__ФРАГМЕНТ СТРАНИЦЫ__.

Члены общины обычно уходили из мира, где правил царь или другой авторитарный лидер, и немедленно восстанавливали внутри своей общины собственного «царя», образовывали микромонархию. Почему же они не возвращались в большое общество? Разница в том, что теперь в локальной общине они чувствовали себя не удаленными, а приближенными к помазаннику, наделенному духовной властью свыше, или, в более светской версии, к тому, кто лучше остальных понимает, что такое идеальная община и по каким правилам она должна строиться. В случае Аламута микромонархия даже претендовала на тайное мировое господство.
Ушедшие в общину создавали своего «харизматика» каждый день, чтобы чувствовать себя придворными вокруг идеального правителя. Но быть «идеальным правителем» 24 часа в сутки, никогда не выходя из этой роли, утомительно, харизматик не мог быть со своими «чадами» вечно. Если он дистанцировался и люди ощущали дефицит «живого закона», появлялся другой претендент на роль харизматика, отчего община раскалывалась надвое.

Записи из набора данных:
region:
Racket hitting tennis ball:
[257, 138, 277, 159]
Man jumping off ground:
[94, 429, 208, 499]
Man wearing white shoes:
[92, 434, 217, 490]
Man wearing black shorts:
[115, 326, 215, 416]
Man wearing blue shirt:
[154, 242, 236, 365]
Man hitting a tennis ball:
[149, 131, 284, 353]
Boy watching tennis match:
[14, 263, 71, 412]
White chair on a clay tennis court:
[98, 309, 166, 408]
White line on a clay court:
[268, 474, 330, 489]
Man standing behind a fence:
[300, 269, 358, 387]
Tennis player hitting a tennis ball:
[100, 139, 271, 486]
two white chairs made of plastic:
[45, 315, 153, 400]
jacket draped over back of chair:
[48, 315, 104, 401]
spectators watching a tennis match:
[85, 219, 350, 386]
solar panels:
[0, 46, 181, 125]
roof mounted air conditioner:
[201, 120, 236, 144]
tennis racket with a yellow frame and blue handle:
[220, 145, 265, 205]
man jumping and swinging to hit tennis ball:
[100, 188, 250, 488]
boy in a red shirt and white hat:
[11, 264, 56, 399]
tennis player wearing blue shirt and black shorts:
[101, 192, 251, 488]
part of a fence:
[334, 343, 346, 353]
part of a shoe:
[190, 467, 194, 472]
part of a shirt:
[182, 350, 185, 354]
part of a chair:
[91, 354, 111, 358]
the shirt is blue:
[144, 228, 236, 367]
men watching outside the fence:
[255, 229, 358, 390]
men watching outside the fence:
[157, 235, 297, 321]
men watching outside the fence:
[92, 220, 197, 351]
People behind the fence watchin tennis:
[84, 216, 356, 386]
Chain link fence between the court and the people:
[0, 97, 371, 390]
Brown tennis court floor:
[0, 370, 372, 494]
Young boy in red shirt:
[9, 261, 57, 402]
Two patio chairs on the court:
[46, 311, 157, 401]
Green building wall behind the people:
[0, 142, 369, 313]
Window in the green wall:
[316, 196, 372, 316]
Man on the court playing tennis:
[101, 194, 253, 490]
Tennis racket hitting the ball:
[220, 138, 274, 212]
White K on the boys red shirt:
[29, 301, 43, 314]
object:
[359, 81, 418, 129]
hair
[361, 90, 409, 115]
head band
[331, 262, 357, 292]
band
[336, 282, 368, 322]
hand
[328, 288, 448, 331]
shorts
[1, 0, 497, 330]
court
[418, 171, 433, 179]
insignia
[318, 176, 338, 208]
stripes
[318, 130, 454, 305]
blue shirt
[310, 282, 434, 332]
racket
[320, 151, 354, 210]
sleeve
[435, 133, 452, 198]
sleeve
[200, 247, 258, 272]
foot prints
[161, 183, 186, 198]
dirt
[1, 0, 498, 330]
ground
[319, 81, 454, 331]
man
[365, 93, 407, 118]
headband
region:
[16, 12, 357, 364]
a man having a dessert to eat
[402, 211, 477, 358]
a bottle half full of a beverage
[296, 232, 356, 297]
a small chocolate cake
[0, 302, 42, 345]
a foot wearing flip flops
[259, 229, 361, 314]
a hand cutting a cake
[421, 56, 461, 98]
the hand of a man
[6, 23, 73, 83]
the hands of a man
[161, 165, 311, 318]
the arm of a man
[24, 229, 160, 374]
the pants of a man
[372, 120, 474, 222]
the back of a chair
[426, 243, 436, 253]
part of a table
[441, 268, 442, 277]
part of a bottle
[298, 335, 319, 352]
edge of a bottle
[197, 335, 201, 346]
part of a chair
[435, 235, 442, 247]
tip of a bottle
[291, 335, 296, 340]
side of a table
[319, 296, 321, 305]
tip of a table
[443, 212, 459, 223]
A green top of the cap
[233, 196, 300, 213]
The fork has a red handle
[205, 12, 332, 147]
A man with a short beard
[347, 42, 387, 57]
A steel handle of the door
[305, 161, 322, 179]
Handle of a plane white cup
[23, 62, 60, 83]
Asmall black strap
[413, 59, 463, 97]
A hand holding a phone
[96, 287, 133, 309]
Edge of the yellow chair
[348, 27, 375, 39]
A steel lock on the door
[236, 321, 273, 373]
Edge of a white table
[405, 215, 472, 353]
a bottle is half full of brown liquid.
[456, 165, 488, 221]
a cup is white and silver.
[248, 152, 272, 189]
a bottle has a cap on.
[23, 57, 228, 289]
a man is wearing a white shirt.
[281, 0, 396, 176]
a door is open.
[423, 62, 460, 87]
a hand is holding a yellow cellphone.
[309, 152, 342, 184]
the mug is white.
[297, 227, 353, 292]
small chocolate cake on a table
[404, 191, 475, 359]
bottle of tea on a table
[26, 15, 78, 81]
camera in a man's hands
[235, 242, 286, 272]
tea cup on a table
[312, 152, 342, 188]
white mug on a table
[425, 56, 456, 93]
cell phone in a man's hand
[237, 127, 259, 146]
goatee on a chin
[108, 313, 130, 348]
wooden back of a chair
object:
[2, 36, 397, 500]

__ЗАДАНИЯ__.
a – Выпишите из текста об общинах все слова и выражения, заключённые в кавычки, в той форме, в какой они там стоят.
b – Продолжите текст об общинах с того места, где он заканчивается.
Данные представляют собой самостоятельный материал и с текстом об общинах не связаны.

__ОТВЕТЫ К ЗАДАНИЯМ__.
a – «царя», «харизматика», «идеальным правителем», «чадами», «живого закона»

b –
Возможный выход из этой проблемы — это максимальное осознание всеми участниками общины, что нужный им «лидер» это всего лишь символ, цель, псевдоним, под которым скрывается сам обособившийся коллектив. Сама община и является подлинной ценностью. Важно не «стать таким же чистым», как несчастный лидер, вынужденный быть актером для восторженных зрителей, но важно само участие, общая деятельность в общем проекте, именно она дает нам энтузиазм, желание продолжать и, возможно, усиливать свое участие. Этот опыт общего дела вполне может заменить образ чьей-то личности, которая представляется нам лучше и совершеннее нас самих. Символически мы себя воплощаем в деятельности, а не в образцовом человеке. Никто не может говорить от имени всей общины, никто не наделен властью над другим, каждый пришедший одинаково важен и полезен для других и необходим им для их реализации. Каждый учитель — ученик, и каждый ученик — учитель. Община производит новые отношения между людьми вместо власти с ее иерархией и конкуренцией, навык альтернативной жизни и солидарной деятельности — вместо харизмы лидера. Это в самом общем виде и называется принципами антиавторитарного гуманизма: важность для коллектива всех, насколько бы «разными» они ни оказались. Если ты игнорируешь кого-то, отказываешься от контакта с ним, — это твое право, но ты должен осознавать, что ты отказываешься от новой возможности реализовать себя; и наоборот, если ты ставишь кого-то выше себя как ролевую модель, ты должен понимать, что ты топчешь себя и идешь по слишком легкому пути «отождествления с вымышленным лидером». Этот путь дает временную наркотическую эйфорию и тяжелое отрезвление.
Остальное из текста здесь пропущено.